The fall in commodity prices between mid-2014 and early 2016 hit the economies of many countries hard. The HWWI commodity price index plummeted by more than half during this period. The associated decrease in export revenues didn’t just push relatively small countries like Azerbaijan and Venezuela into a recession, but also BRIC countries like Russia and Brazil. But a look at the latest African Economic Outlook shows that the gross domestic product of the supposedly commodity-dependent Africa has increased by 3.7 percent, despite this drop in prices in the past year.
The OECD and the African Development Bank, which publish the Outlook, expect this growth rate to repeat itself in 2016 and then to increase to 4.5 percent in 2017. This would put it back close to the average annual growth rate since the beginning of the new millennium, which had been 5 percent.
Although the continent of Africa, with its 54 countries, is a much more heterogeneous place than India or China, one thing emerges: The skeptics who gave the commodity price boom all the credit in Africa’s upturn were obviously wrong.
It’s questionable whether mass production based on cheap labor still has a future in this age of increasing digitization and the automation of production processes.
A deeper look into the continent’s economy shows that raw materials were not the main driver of the high growth rates over the past 15 years. Rather a structural change away from the small-scale traditional agriculture towards medium-sized service and industrial companies in expanding cities had a bigger impact on the development in many countries. This is supported by a current study by the Kiel Institute for the World Economy for Germany’s development ministry.
The researchers in Kiel ranked the African countries according to the strength of their growth and determined, “that resource wealth alone does not explain differences in growth.” Botswana, for example, has strong growth, despite the fact that the mining sector’s contribution to the GDP has halved since 2000.

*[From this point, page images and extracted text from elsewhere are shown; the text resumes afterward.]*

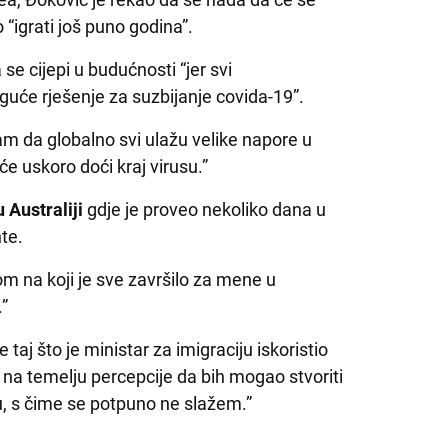
o “igrati još puno godina”.
se cijepi u budućnosti “jer svi
uće rješenje za suzbijanje covida-19”.
am da globalno svi ulažu velike napore u
će uskoro doći kraj virusu.”
 Australiji
gdje je proveo nekoliko dana u
nte.
m na koji je sve završilo za mene u
.”
 taj što je ministar za imigraciju iskoristio
u na temelju percepcije da bih mogao stvoriti
du, s čime se potpuno ne slažem.”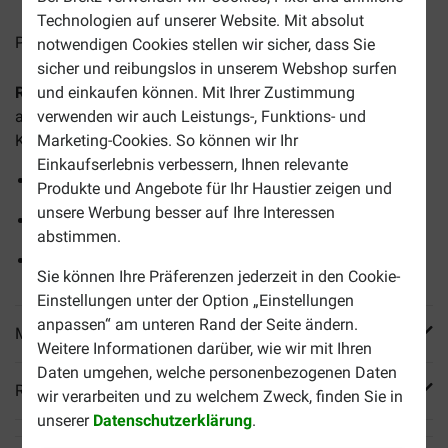
Technologien auf unserer Website. Mit absolut
Preise inkl. MwSt zzgl.
Versandkosten
notwendigen Cookies stellen wir sicher, dass Sie
sicher und reibungslos in unserem Webshop surfen
Royal Canin Sterilised 7+ Katzenfutter
ist ein
und einkaufen können. Mit Ihrer Zustimmung
ausgewogenes, vollwertiges Trockenfutter für kastrierte
verwenden wir auch Leistungs-, Funktions- und
Katzen ab 7 Jahren.
Marketing-Cookies. So können wir Ihr
Einkaufserlebnis verbessern, Ihnen relevante
Hilft bei der Erhaltung eines gesunden Gewichts
Produkte und Angebote für Ihr Haustier zeigen und
unsere Werbung besser auf Ihre Interessen
Unterstützt die Nieren
abstimmen.
Unterstützt die Harnwege
Sie können Ihre Präferenzen jederzeit in den Cookie-
Einstellungen unter der Option „Einstellungen
anpassen“ am unteren Rand der Seite ändern.
Mehr Produktinfos
Weitere Informationen darüber, wie wir mit Ihren
Daten umgehen, welche personenbezogenen Daten
Reviews
wir verarbeiten und zu welchem Zweck, finden Sie in
unserer
Datenschutzerklärung
.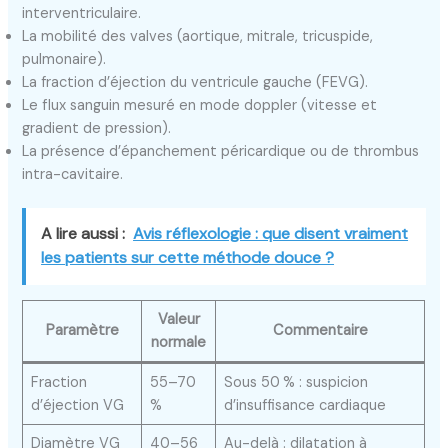
interventriculaire.
La mobilité des valves (aortique, mitrale, tricuspide,
pulmonaire).
La fraction d’éjection du ventricule gauche (FEVG).
Le flux sanguin mesuré en mode doppler (vitesse et
gradient de pression).
La présence d’épanchement péricardique ou de thrombus
intra-cavitaire.
A lire aussi :
Avis réflexologie : que disent vraiment
les patients sur cette méthode douce ?
Valeur
Paramètre
Commentaire
normale
Fraction
55–70
Sous 50 % : suspicion
d’éjection VG
%
d’insuffisance cardiaque
Diamètre VG
40–56
Au-delà : dilatation à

Growth champions like Ethiopia and Rwanda depend little on raw materials. On the other hand, resource-rich countries like the Democratic Republic of Congo, Guinea and Sudan are developing weakly economically.
Strong growth was not seen in African countries on the Mediterranean, nor was it seen in South Africa, but rather in the Sub-Saharan countries that for many years were the problem children of the world economy. Many of these countries are deep into a process of sustainable structural change. The percentage of people employed in agriculture decreased, those in mining has remained at the same level and there were increases in the service and industrial sectors. This is also reflected in the export structure: The share of manufactured goods in total exports from Africa increased from 10 percent to 23 percent between 2000 and 2010.

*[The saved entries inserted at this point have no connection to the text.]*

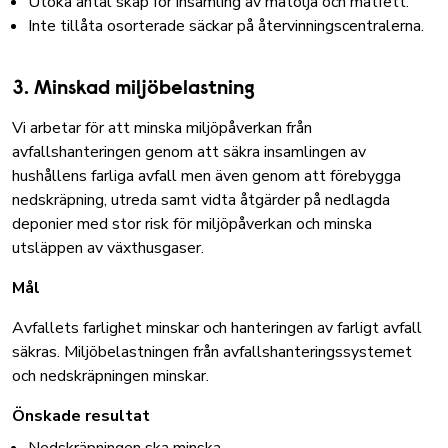
Utöka antal skåp för insamling av matolja och matfett.
Inte tillåta osorterade säckar på återvinningscentralerna.
3. Minskad miljöbelastning
Vi arbetar för att minska miljöpåverkan från
avfallshanteringen genom att säkra insamlingen av
hushållens farliga avfall men även genom att förebygga
nedskräpning, utreda samt vidta åtgärder på nedlagda
deponier med stor risk för miljöpåverkan och minska
utsläppen av växthusgaser.
Mål
Avfallets farlighet minskar och hanteringen av farligt avfall
säkras. Miljöbelastningen från avfallshanteringssystemet
och nedskräpningen minskar.
Önskade resultat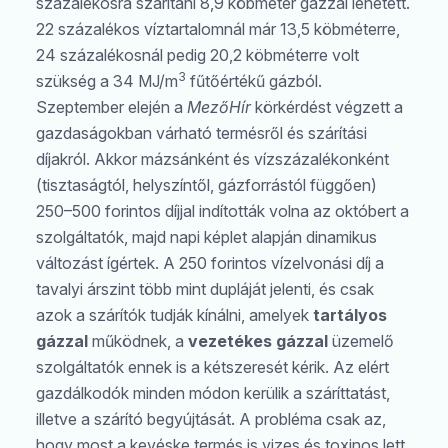
százalékosra szárítani 8,9 köbméter gázzal lehetett.
22 százalékos víztartalomnál már 13,5 köbméterre,
24 százalékosnál pedig 20,2 köbméterre volt
3
szükség a 34 MJ/m
fűtőértékű gázból.
Szeptember elején a
MezőHír
körkérdést végzett a
gazdaságokban várható termésről és szárítási
díjakról. Akkor mázsánként és vízszázalékonként
(tisztaságtól, helyszíntől, gázforrástól függően)
250–500 forintos díjjal indították volna az októbert a
szolgáltatók, majd napi képlet alapján dinamikus
változást ígértek. A 250 forintos vízelvonási díj a
tavalyi árszint több mint dupláját jelenti, és csak
azok a szárítók tudják kínálni, amelyek
tartályos
gázzal
működnek, a
vezetékes gázzal
üzemelő
szolgáltatók ennek is a kétszeresét kérik. Az elért
gazdálkodók minden módon kerülik a száríttatást,
illetve a szárító begyújtását. A probléma csak az,
hogy most a kevéske termés is vizes és toxinos lett.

This does not mean that Africa is following the Chinese model and will generate prosperity primarily by building up an export industry. Unlike in China and other Asian countries, agricultural workers are not switching from farm work to large-scale export-oriented industrial companies, but rather to a variety of small and medium service providers that mainly serve the domestic markets. These are construction, logistics and service providers as well as industrial companies. Africa’s development path has so far been different than Asia’s.
Whether that is good or bad for sustainable economic vitality remains to be seen. After all it’s questionable whether mass production based on cheap labor still has a future in this age of increasing digitization and the automation of production processes.

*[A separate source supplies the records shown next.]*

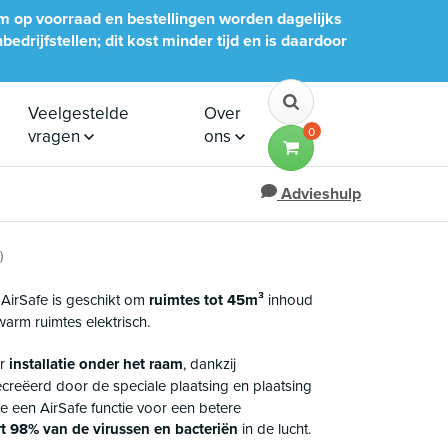
im op voorraad en bestellingen worden dagelijks
edrijfstellen; dit kost minder tijd en is daardoor
Veelgestelde
Over
0
vragen
ons
Advieshulp
)
AirSafe is geschikt om
ruimtes tot 45m³
inhoud
arm ruimtes elektrisch.
or
installatie onder het raam
, dankzij
creëerd door de speciale plaatsing en plaatsing
e een AirSafe functie voor een betere
rt 98% van de virussen en bacteriën
in de lucht.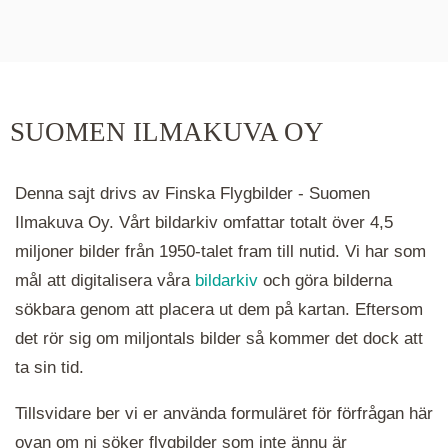
De runda färgade klustren du ser på kartan visar
hur många serier det finns i området. Klickar du
på ett kluster kommer du närmare för varje
klick. Du kan också zooma in och ut genom att
SUOMEN ILMAKUVA OY
hålla ned ctrl-tangenten och scrolla.
Denna sajt drivs av Finska Flygbilder - Suomen
Ilmakuva Oy. Vårt bildarkiv omfattar totalt över 4,5
miljoner bilder från 1950-talet fram till nutid. Vi har som
mål att digitalisera våra
bildarkiv
och göra bilderna
sökbara genom att placera ut dem på kartan. Eftersom
det rör sig om miljontals bilder så kommer det dock att
ta sin tid.
Tillsvidare ber vi er använda formuläret för förfrågan här
ovan om ni söker flygbilder som inte ännu är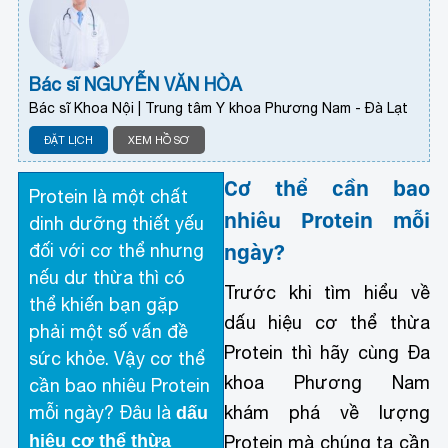
Bác sĩ NGUYỄN VĂN HÒA
Bác sĩ Khoa Nội | Trung tâm Y khoa Phương Nam - Đà Lạt
ĐẶT LỊCH
XEM HỒ SƠ
Cơ thể cần bao
Protein là một chất
nhiêu Protein mỗi
dinh dưỡng thiết yếu
ngày?
đối với cơ thể nhưng
nếu dư thừa thì có
Trước khi tìm hiểu về
thể khiến bạn gặp
dấu hiệu cơ thể thừa
phải một số vấn đề
Protein thì hãy cùng Đa
sức khỏe. Vậy cơ thể
khoa Phương Nam
cần bao nhiêu Protein
mỗi ngày? Đâu là
khám phá về lượng
dấu
hiệu cơ thể thừa
Protein mà chúng ta cần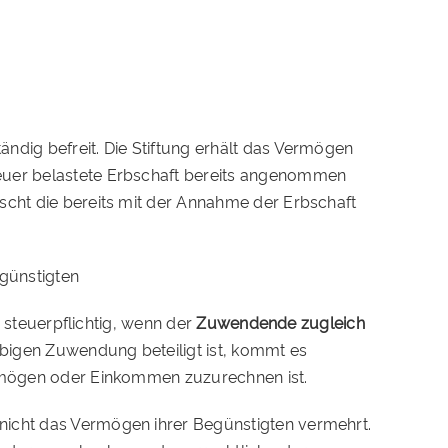
ndig befreit. Die Stiftung erhält das Vermögen
teuer belastete Erbschaft bereits angenommen
scht die bereits mit der Annahme der Erbschaft
egünstigten
I steuerpflichtig, wenn der
Zuwendende zugleich
bigen Zuwendung beteiligt ist, kommt es
Vermögen oder Einkommen zuzurechnen ist.
nicht das Vermögen ihrer Begünstigten vermehrt.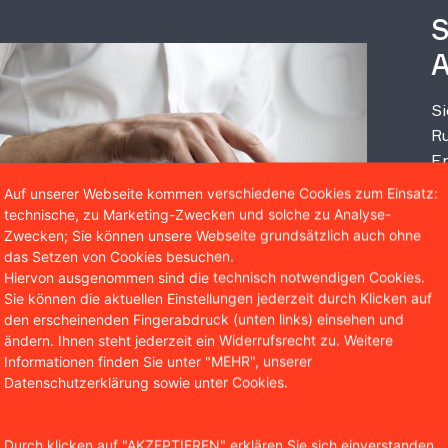
S
A
Si
Ru
Er
un
Auf unserer Webseite kommen verschiedene Cookies zum Einsatz:
technische, zu Marketing-Zwecken und solche zu Analyse-
Zwecken; Sie können unsere Webseite grundsätzlich auch ohne
das Setzen von Cookies besuchen.
Hiervon ausgenommen sind die technisch notwendigen Cookies.
Sie können die aktuellen Einstellungen jederzeit durch Klicken auf
den erscheinenden Fingerabdruck (unten links) einsehen und
ändern. Ihnen steht jederzeit ein Widerrufsrecht zu. Weitere
Informationen finden Sie unter "MEHR", unserer
Datenschutzerklärung sowie unter Cookies.
Wir sind bekannt aus
Durch klicken auf "AKZEPTIEREN" erklären Sie sich einverstanden,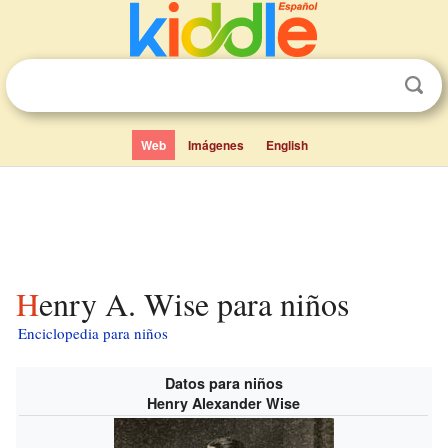
Web
Imágenes
English
Henry A. Wise para niños
Enciclopedia para niños
Datos para niños
Henry Alexander Wise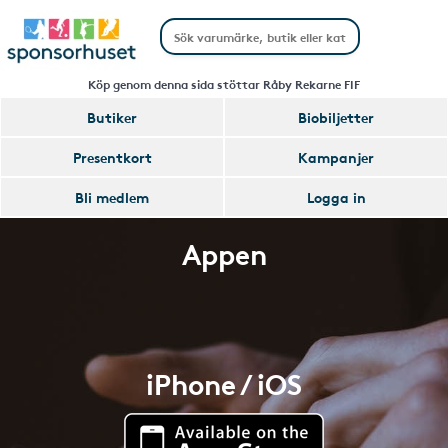
Köp genom denna sida stöttar Råby Rekarne FIF
Butiker
Biobiljetter
Presentkort
Kampanjer
Bli medlem
Logga in
Appen
iPhone / iOS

Another oft-debated issue is whether Africa is overly dependent on China and could suffer from a declining momentum of the economy there. That should not be the case. Although China’s share of exports from Africa has quadrupled to 18 percent since 2000, Europe’s share is still almost twice as high. A World Bank analysis shows that a significant slowdown in the Chinese economy would hit Africa less than the world economy as a whole.
A Chinese reorientation toward more consumption would actually promote growth in Africa, because it would increase the demand for textiles and agricultural products from Africa. This is why the hope is that this time Africa’s upturn will be permanent, despite the infrastructure and governance shortcomings that persist on the continent. German industry should not miss out on this huge market.